AI and virtual agents
The new generation of artificially intelligent virtual agents can prove to be extremely beneficial and cost-competitive, and can efficiently escalate chats to a live agent should the situation arise.
Every business wants to close more sales, sell more to its existing customers, and get close enough to its online users to know what they are thinking. And AI and virtual agents, precisely, lets you do all of this, and of course much more, with your business.
A virtual agent is a chatterbot program that uses a computer generated, animated, and artificially intelligent virtual character acting as a customer service agent. In customer relationship management, these virtual agents with a human appearance respond appropriately to customer questions and lend the semblance of personal service to automated interactions. Virtual agents are a combination of AI and graphical representation, increasingly used in CRM to help people perform tasks, such as making reservations, placing orders, or locating information, and answer questions about a company’s products and services.
AI and virtual agents Every customer, at one point or the other, has to deal with customer service. According to Consumer Reports National Research Centre, while almost 88 percent of the customers they surveyed have resorted to customer service in some or the other way, the majority of them were dissatisfied with their experience. A whopping 75 percent found customer service rude, around a 74 percent were disconnected and were unable to reach a representative again, and about a 64 percent felt their queries were ignored.
Added to all these challenges mentioned above, customers are getting more proactive and resourceful when seeking information about the products and services they intend to buy. It, therefore, necessitates for businesses to innovate and make customer experience simple, fast, and more enjoyable. But the questions are cost vs. satisfaction. Improving customer satisfaction means better-trained customer support staff but, at a low cost. It is this dilemma that AI ends. AI, especially in the long term, provides an opportunity to improve customer services at a reduced cost.
Working with virtual agents
AI in virtual agents combines ‘process ontology’ with ‘neural ontology’. Process ontology is the knowledge of what a customer is going to ask during the course of an interaction. Such information is preprogrammed into virtual agents, much like the IVRs. Neural ontology is unique to AI alone. It is effectively a ‘brain’ that allows virtual agents to bring in a human agent, leaving behind the limits of process ontology.

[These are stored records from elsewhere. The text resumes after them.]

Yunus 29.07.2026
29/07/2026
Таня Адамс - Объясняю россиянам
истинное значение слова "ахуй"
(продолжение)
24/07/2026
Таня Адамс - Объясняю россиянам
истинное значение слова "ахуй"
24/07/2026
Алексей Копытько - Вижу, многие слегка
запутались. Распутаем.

However, there’s more to the conversational dynamics that makes virtual agents so unique. The virtual agents learn the question and answer before and after transferring the customer calls to human agents. Virtual agents thereby, learn these responses so that human intervention may not be required the next time when such a question is asked.
Benefits of using virtual agents Since the goal of replacing live humans with virtual agents is to deliver excellent customer service, virtual agents satisfy the need for web self-service and offer the following advantages over live representatives.
- Fast and efficient response with no putting customer on holds or call drops.
- Lower chances of a language barrier.
- Easy integration with the existing systems, ruling out the need for downloading new programs or finding a compatible device.
- Answering questions 24/7, and not just during business hours.
- With custom-designed avatars and backdrops, virtual agents offer a more fun and entertaining customer experience.
- Virtual agents prevent information overload, manage information, as well as generate it.
Virtual agents are an incredible ROI and support thousands of concurrent users, encourages customer loyalty, and serves as a branding tool for enterprises.